Many of you will be familiar with this cartoon, used in many texts on the use of Theories of Change
If you look at diagrammatic versions of Theories of Change you will see two type of graphic elements: nodes and links between the nodes. Nodes are always annotated, describing what is happening at this point in the process of change. But the links between nodes are typically not annotated with any explanatory text. Occasionally (10% of the time in the first 300 pages of Funnell and Rogers book on Purposeful Program Theory) the links might be of different types e.g. thick versus thin lines or dotted versus continuous lines. The links tell us there is a causal connection but rarely do they tell us what kind of causal connection is at work. In that respect the point of Sidney Harris's cartoon applies to a large majority of graphic representations of Theories of Change.

In fact there are two type of gaps that should be of concern. One is the nature of individual links between nodes. The other is how a given set of links converging on a node work as a group, or not, as it may be. Here is an example from the USAID Learning Lab web page. Look at the brown node in the centre, influenced by six other green events below it

 In this part of the diagram there are a number of possible ways of interpreting the causal relationships between the six green events underneath the brown event they all connect to:

The first set are binary possibilities, where the events are or are not important:

1. Some or all of these events are necessary for the brown event to occur.
2. Some of all of the events are sufficient for the brown event to occur
3. None of the events are necessary or sufficient but two or more of combinations of these are sufficient

The fourth is more continuous
4. The more of these events that are present (and the more of each of these) the more the brown event will be present
5. The relationship may not be linear, but exponential or s-shaped or more complex polynomial shapes (likely if there are feedback loops present)

These various possibilities have different implications for how this bit of the Theory of Change could be evaluated. Necessary or sufficient individual events will be relatively easy to test for. Finding combinations that are necessary or sufficient will be more challenging, because there potential many (2^5=32 in the above case). Likewise finding linear and other kinds of continuous relationships would require more sophisticated measurement. Michael Woolcock (2009) has written on the importance of thinking through what kinds of impact trajectories our various contextualised Theories of Change might suggest we will find in this area.

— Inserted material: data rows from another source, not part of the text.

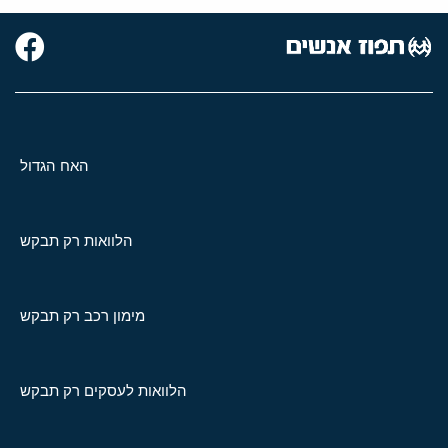
האח הגדול
הלוואות רק תבקש
מימון רכב רק תבקש
הלוואות לעסקים רק תבקש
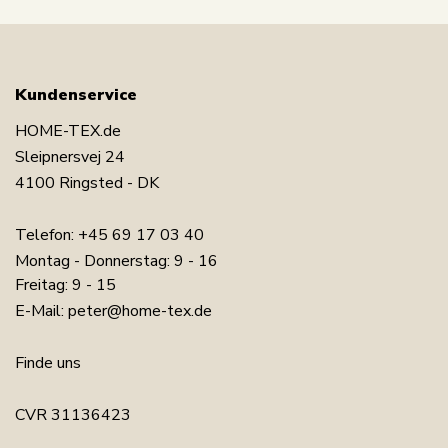
Kundenservice
HOME-TEX.de
Sleipnersvej 24
4100 Ringsted - DK
Telefon:
+45 69 17 03 40
Montag - Donnerstag: 9 - 16
Freitag: 9 - 15
E-Mail:
peter@home-tex.de
Finde uns
CVR 31136423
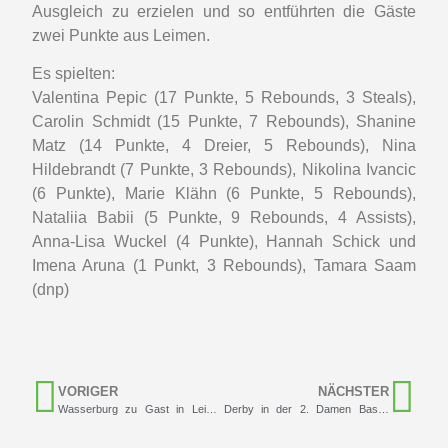
Ausgleich zu erzielen und so entführten die Gäste
zwei Punkte aus Leimen.
Es spielten:
Valentina Pepic (17 Punkte, 5 Rebounds, 3 Steals),
Carolin Schmidt (15 Punkte, 7 Rebounds), Shanine
Matz (14 Punkte, 4 Dreier, 5 Rebounds), Nina
Hildebrandt (7 Punkte, 3 Rebounds), Nikolina Ivancic
(6 Punkte), Marie Klähn (6 Punkte, 5 Rebounds),
Nataliia Babii (5 Punkte, 9 Rebounds, 4 Assists),
Anna-Lisa Wuckel (4 Punkte), Hannah Schick und
Imena Aruna (1 Punkt, 3 Rebounds), Tamara Saam
(dnp)
VORIGER
NÄCHSTER
Wasserburg zu Gast in Leimen
Derby in der 2. Damen Basketball Bundesliga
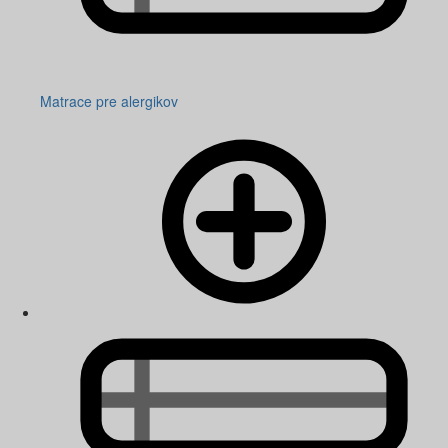
Matrace pre alergikov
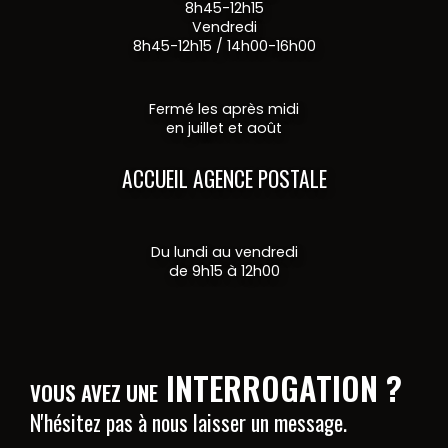
8h45-12h15
Vendredi
8h45-12h15 / 14h00-16h00
Fermé les après midi
en juillet et août
ACCUEIL AGENCE POSTALE
Du lundi au vendredi
de 9h15 à 12h00
INTERROGATION ?
VOUS AVEZ UNE
N'hésitez pas à nous laisser un message.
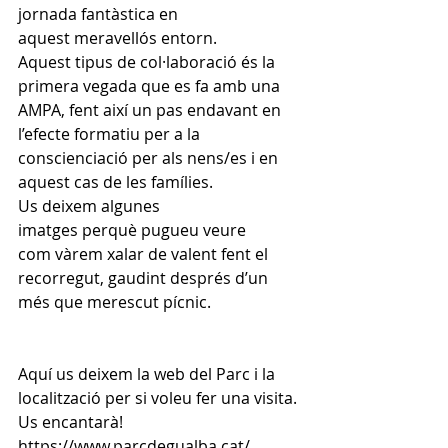
jornada fantàstica en 
aquest meravellós entorn. 
Aquest tipus de col·laboració és la 
primera vegada que es fa amb una 
AMPA, fent així un pas endavant en 
l’efecte formatiu per a la 
conscienciació per als nens/es i en 
aquest cas de les famílies. 
Us deixem algunes 
imatges perquè pugueu veure 
com vàrem xalar de valent fent el 
recorregut, gaudint després d’un 
més que merescut pícnic. 
Aquí us deixem la web del Parc i la 
localització per si voleu fer una visita. 
Us encantarà! 
https://www.parcdegualba.cat/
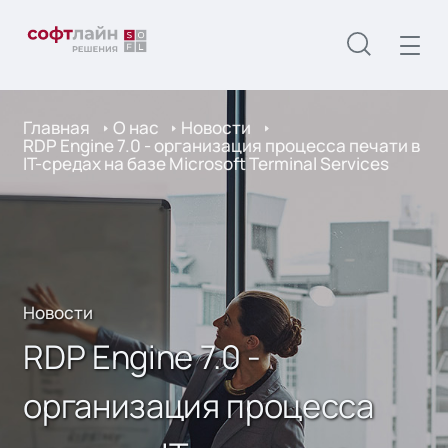
Главная
О нас
Новости
RDP Engine 7.0 - организация процесса печати в
IT-средах на базе Microsoft Terminal Services
Новости
RDP Engine 7.0 -
организация процесса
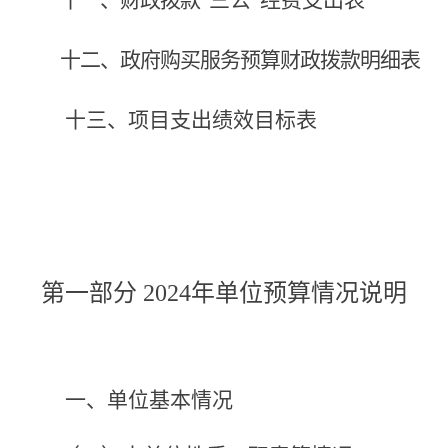
十一、财政拨款
“三公”经费支出表
十二、政府购买服务预算财政拨款明细表
十三、项目支出绩效目标表
第一部分
202
4
年单位预算情况说明
一
、
单位基本
情况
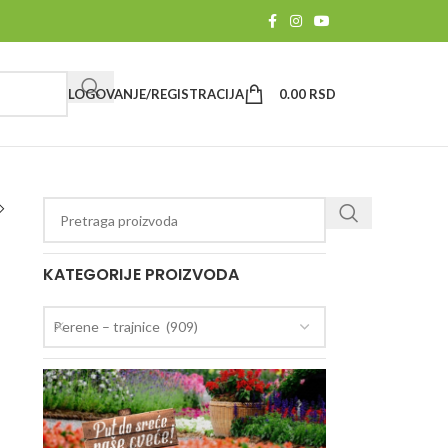
LOGOVANJE/REGISTRACIJA
0.00
RSD
KATEGORIJE PROIZVODA
Perene – trajnice (909)
a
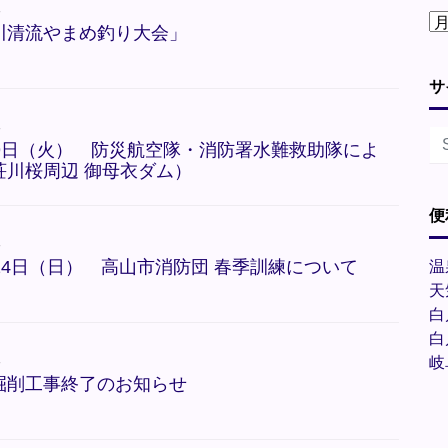
報
川清流やまめ釣り大会」
サ
報
9日（火） 防災航空隊・消防署水難救助隊によ
荘川桜周辺 御母衣ダム）
便
報
24日（日） 高山市消防団 春季訓練について
温
天
白
白
報
岐
掘削工事終了のお知らせ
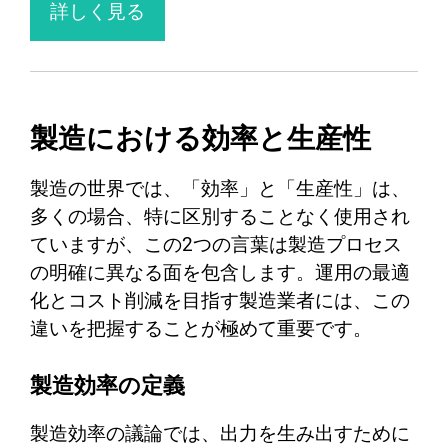
詳しく見る
製造における効率と生産性
製造の世界では、「効率」と「生産性」は、
多くの場合、特に区別することなく使用され
ていますが、この2つの言葉は製造プロセス
の明確に異なる面を包含します。運用の最適
化とコスト削減を目指す製造業者には、この
違いを把握することが極めて重要です。
製造効率の定義
製造効率の議論では、出力を生み出すために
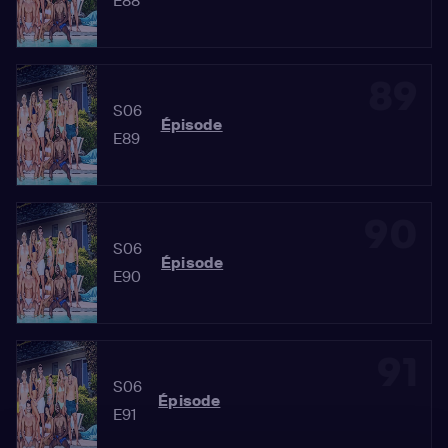
E88
89
S06
Épisode
E89
90
S06
Épisode
E90
91
S06
Épisode
E91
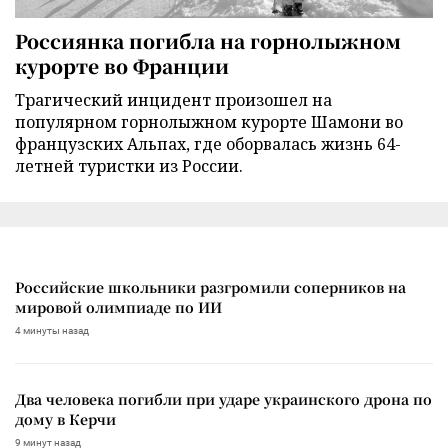
Россиянка погибла на горнолыжном
курорте во Франции
Трагический инцидент произошел на
популярном горнолыжном курорте Шамони во
французских Альпах, где оборвалась жизнь 64-
летней туристки из России.
Российские школьники разгромили соперников на
мировой олимпиаде по ИИ
4 минуты назад
Два человека погибли при ударе украинского дрона по
дому в Керчи
9 минут назад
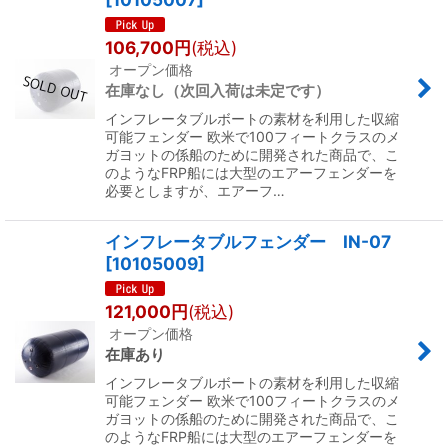
106,700
円
(税込)
オープン価格
在庫なし（次回入荷は未定です）
インフレータブルボートの素材を利用した収縮
可能フェンダー 欧米で100フィートクラスのメ
ガヨットの係船のために開発された商品で、こ
のようなFRP船には大型のエアーフェンダーを
必要としますが、エアーフ…
インフレータブルフェンダー IN-07
[
10105009
]
121,000
円
(税込)
オープン価格
在庫あり
インフレータブルボートの素材を利用した収縮
可能フェンダー 欧米で100フィートクラスのメ
ガヨットの係船のために開発された商品で、こ
のようなFRP船には大型のエアーフェンダーを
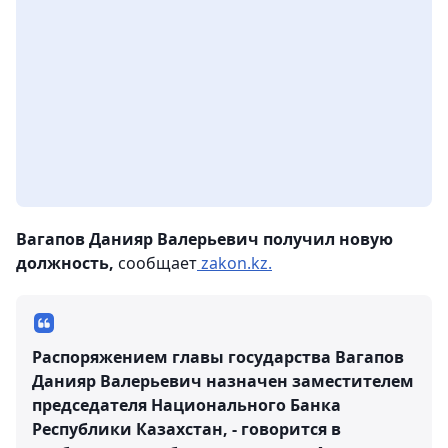
Вагапов Данияр Валерьевич получил новую
должность,
сообщает
zakon.kz.
Распоряжением главы государства Вагапов
Данияр Валерьевич назначен заместителем
председателя Национального Банка
Республики Казахстан, - говорится в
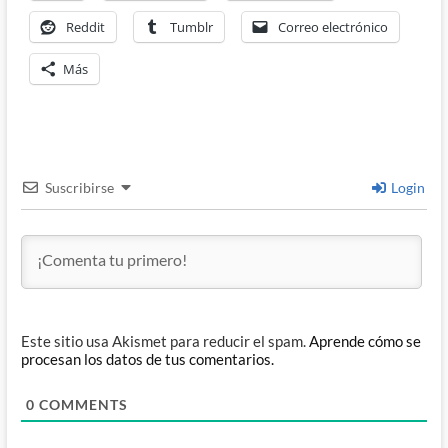
Reddit
Tumblr
Correo electrónico
Más
Suscribirse
Login
Este sitio usa Akismet para reducir el spam.
Aprende cómo se
procesan los datos de tus comentarios.
0
COMMENTS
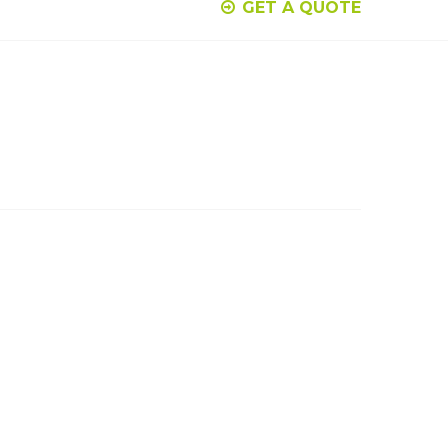
GET A QUOTE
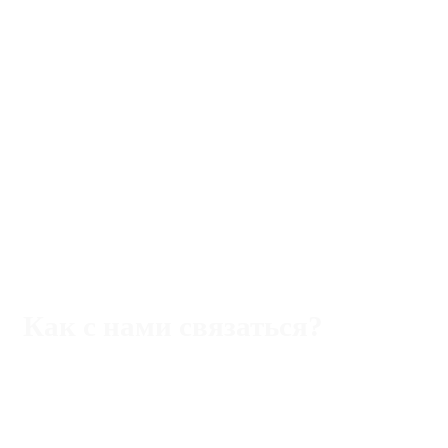
Как с нами связаться?
Адрес:
Rimini,47921 piazza Ferrari,22/b
Телефон (Италия):
+393 40 5109357
WhatsApp/Viber/Tg
Телефон (РФ):
+393 40 5109357 WhatsApp/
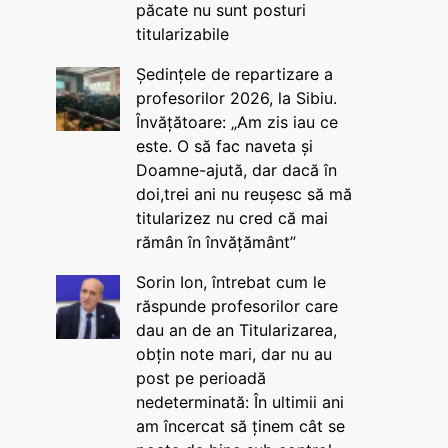
păcate nu sunt posturi
titularizabile
Ședințele de repartizare a
profesorilor 2026, la Sibiu.
Învățătoare: „Am zis iau ce
este. O să fac naveta și
Doamne-ajută, dar dacă în
doi,trei ani nu reușesc să mă
titularizez nu cred că mai
rămân în învățământ”
Sorin Ion, întrebat cum le
răspunde profesorilor care
dau an de an Titularizarea,
obțin note mari, dar nu au
post pe perioadă
nedeterminată: În ultimii ani
am încercat să ținem cât se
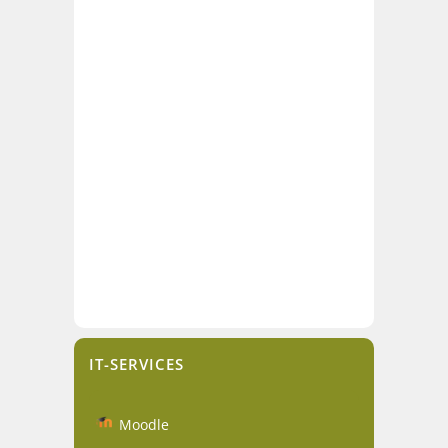
IT-SERVICES
Moodle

Of course the gaps I have pointed out are only one part of the larger graphic Theory of Change shown above. The brown event is itself only one of a number of inputs into other events shown further above, where the same question arises about how they variously combine.

So, it turns out that Sydney Harris's cartoon is really a gentle understatement of how much more we really need to specify before we can have an evaluable Theory of Change on our hands.